Two influential rights advocacy groups have been called on to by the European Court of Human Rights to submit briefs supporting a suit by 61 Russian non-profits over the Kremlin’s withering foreign agent law for NGOs that operate on even small sums of international funding.
Two influential rights advocacy groups have been called on to by the European Court of Human Rights to submit briefs supporting a suit by 61 Russian non-profits over the Kremlin’s withering foreign agent law for NGOs that operate on even small sums of international funding.
The briefs could be influential in swaying the court to demand Russia change the 2012 law, which is widely seen as a naked attempt to stifle dissent, or at least impose damages for the non-profits the Kremlin has targeted.
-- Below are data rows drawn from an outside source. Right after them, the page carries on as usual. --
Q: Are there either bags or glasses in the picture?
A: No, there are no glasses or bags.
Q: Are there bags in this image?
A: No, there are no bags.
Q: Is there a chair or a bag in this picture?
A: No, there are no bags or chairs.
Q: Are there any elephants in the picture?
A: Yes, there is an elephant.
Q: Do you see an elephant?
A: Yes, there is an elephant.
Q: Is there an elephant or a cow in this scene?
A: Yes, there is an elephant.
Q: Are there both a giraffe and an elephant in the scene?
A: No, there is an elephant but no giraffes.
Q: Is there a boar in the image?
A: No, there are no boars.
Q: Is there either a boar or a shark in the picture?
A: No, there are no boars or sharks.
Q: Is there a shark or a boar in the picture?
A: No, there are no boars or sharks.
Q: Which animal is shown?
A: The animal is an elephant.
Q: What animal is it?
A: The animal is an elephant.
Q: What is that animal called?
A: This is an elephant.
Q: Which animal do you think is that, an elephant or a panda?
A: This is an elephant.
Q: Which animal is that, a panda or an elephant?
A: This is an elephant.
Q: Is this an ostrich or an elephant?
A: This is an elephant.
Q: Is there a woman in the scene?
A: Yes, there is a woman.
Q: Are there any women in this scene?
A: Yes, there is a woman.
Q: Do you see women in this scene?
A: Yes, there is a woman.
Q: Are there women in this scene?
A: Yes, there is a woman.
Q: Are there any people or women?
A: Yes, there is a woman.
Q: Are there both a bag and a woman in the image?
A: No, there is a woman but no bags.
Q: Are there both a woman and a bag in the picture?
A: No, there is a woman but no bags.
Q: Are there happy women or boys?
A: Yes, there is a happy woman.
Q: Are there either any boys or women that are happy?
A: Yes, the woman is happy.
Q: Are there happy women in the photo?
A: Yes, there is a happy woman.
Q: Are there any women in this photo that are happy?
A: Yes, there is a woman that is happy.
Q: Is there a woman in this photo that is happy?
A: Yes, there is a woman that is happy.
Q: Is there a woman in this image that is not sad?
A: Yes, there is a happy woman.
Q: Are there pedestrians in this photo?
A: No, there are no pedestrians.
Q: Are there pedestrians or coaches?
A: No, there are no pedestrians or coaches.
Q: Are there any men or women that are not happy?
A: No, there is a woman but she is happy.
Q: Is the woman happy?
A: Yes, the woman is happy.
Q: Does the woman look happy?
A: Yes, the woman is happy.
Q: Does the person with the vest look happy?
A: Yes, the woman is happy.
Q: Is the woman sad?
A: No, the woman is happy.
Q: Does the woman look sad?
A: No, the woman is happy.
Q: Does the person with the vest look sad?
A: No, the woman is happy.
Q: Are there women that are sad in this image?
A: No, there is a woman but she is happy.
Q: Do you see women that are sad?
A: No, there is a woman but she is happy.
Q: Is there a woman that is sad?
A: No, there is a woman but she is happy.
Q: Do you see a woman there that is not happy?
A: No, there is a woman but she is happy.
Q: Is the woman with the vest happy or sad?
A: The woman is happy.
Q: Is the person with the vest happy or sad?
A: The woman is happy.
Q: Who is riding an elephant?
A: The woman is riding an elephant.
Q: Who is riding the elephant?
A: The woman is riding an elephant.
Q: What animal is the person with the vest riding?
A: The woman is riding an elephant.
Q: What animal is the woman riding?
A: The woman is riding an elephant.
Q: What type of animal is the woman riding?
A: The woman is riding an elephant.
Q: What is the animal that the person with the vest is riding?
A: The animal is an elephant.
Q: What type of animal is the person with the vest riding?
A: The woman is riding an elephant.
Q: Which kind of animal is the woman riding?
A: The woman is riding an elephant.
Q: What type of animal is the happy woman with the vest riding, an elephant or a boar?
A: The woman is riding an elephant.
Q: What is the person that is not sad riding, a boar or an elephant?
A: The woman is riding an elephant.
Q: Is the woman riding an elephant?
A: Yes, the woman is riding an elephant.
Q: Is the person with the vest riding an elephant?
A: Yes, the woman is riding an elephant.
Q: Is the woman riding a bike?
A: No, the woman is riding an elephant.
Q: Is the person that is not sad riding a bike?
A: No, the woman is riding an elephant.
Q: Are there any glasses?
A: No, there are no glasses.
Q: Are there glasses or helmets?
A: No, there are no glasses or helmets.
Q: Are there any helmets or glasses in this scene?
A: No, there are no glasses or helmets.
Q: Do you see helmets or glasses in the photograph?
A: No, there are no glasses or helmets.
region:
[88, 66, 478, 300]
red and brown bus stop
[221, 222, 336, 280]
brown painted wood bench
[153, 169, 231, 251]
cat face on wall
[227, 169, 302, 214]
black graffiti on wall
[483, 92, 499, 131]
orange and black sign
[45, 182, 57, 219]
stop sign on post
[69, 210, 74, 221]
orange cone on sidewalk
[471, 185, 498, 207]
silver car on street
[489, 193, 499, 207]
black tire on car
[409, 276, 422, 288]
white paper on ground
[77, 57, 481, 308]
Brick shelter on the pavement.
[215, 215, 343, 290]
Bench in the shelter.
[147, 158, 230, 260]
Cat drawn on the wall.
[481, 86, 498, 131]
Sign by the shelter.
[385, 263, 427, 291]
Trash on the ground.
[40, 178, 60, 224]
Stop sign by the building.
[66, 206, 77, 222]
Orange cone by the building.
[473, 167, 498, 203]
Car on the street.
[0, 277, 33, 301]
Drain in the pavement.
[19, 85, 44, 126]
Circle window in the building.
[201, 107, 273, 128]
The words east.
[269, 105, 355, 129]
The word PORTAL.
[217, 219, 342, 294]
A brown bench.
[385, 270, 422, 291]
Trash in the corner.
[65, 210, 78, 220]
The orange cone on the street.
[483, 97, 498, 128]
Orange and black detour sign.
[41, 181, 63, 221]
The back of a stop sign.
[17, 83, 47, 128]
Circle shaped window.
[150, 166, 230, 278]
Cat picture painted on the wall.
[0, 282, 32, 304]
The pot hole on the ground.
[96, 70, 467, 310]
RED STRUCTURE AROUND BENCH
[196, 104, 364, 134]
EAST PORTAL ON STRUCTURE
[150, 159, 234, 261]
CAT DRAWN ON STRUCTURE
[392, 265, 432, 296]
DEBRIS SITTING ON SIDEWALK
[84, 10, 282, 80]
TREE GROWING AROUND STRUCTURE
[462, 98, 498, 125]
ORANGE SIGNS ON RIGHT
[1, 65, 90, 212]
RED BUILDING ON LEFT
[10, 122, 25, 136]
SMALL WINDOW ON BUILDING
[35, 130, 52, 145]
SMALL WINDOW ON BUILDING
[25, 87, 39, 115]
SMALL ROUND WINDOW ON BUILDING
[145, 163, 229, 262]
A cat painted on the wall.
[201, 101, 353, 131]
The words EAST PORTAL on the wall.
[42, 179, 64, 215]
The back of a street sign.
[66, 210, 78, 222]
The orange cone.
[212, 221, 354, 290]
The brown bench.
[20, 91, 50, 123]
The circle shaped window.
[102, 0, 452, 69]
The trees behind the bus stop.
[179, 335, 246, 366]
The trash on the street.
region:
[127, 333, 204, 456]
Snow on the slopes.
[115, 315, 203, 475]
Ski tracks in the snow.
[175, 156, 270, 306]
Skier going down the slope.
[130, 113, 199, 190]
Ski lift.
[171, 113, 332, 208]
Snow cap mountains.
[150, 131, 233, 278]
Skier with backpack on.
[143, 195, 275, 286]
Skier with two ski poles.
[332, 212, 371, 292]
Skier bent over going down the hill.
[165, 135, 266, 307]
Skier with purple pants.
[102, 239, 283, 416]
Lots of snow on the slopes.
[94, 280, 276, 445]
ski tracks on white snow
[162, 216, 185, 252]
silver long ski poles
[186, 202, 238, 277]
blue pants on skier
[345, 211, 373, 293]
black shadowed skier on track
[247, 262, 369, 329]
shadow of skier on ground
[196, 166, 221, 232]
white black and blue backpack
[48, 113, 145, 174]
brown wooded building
The court will be taking briefs from Michel Forst, the United Nations Special Rapporteur on the situation of human rights defenders, and the Institute of Law and Public Policy, a Moscow-based legal non-profit staffed in part by former Russian Constitutional Court judges and human rights court litigators.
By taking the case in March, the court agreed that a number of things about the 2012 law need to be clarified by the Justice Ministry, which enforces it by keeping a blacklist of foreign financed non-profits it says are engaged in fluidly defined “political activity.”
The office of a Russian NGO defaces with the words "foreign agent."
Credit: Memorial
Landing on the list is crippling: When the law was only three years old, it had shut down more than a third of Russia’s non-profits. The list swells as new foreign agents are added, and contracts as many non-profits go out of business, deciding that battling their inclusion on the list in court is too expensive.
Among the non-profits that elected to dissolve are Bellona Murmansk, which landed on the blacklist in 2015, followed by the Environmental Rights Center Bellona in January.
Those that have held on took matters to the European Court of Human Rights to demand the Justice Ministry define the slippery terms by which it manages to choke NGOs out of existence.
The Court agreed, and it has asked the Justice Ministry explain three things. First, it wants the Justice Ministry to determine whether its definitions of “foreign agent” and “political activity” are clear enough to be understood and enforced.
Then it wants to know how much money would constitute “foreign financing” to non-profits that receive it. Further, it wants Russia to detail how it conceived of the law in the first place – specifically whether it’s “necessary to a democratic society” – and if preventing political activity is such a good idea anyway.
Justice Minister Alexander Konovalov has said he will offer his responses by July 19.
Entering the fray is Olga Pododlenova, the Institute of Law and Public Policy’s senior jurist, who says she will be submitting a brief addressing two key issues that the court will have to consider when it reviews the suit from the Russian NGOs.
On the first issue, she wrote, she will present research on international legal standards on global non-profits’ rights to receive international funding. The second will provide a legal analysis on NGO operations within the European Union, and how what they have to deal with matches up with their Russian counterparts.
This isn’t the institute’s first foray into the hornet’s nest of the foreign agent law. The current suit before the Human Rights court was, in fact, precipitated by a brief filed by the institute to Russia’s Constitutional Court in 2014.
In that case, the institute slammed proponents of the law for continuing to publically push the notion that America imposes a similar law on its NGOs, and said the Justice Ministry was “pulling the wool over the court’s eyes.”
The institute added that Russia’s foreign agent law “ is far outside that which is considered necessary in democratic societies.”
Less clear is UN Special Rapporteur Forst’s contribution. He has yet to discuss his brief with the media, though he has ion the past filed other briefs to the court on behalf of Russian human rights activists.
The court’s deliberations could further be influenced the Venice Commission, a Council of Europe human rights advisory body, which found a Hungarian law that also targets foreign financed non-profits to be “incompatible with European standards.”
Russia, however, has a rocky relationship with the European Court of Human Rights, and has, since joining the Council of Europe in 1996, repeatedly challenged court rulings against it. In 2015, the Kremlin said it would ultimately be up to Russia’s Constitutional Court to decide whether Moscow honored the European Court’s decisions.
Vladimir Slivyak, chairman of Ecodefense, one of the 61 NGOs that filed suit with the court, said any decision by the court would likely be met with a flurry of appeals on the Russian side.
“In the worst case, Russia might not do anything,” he wrote when asked what he expected to come of the eventual court ruling. “So I hope they don’t do the worst.”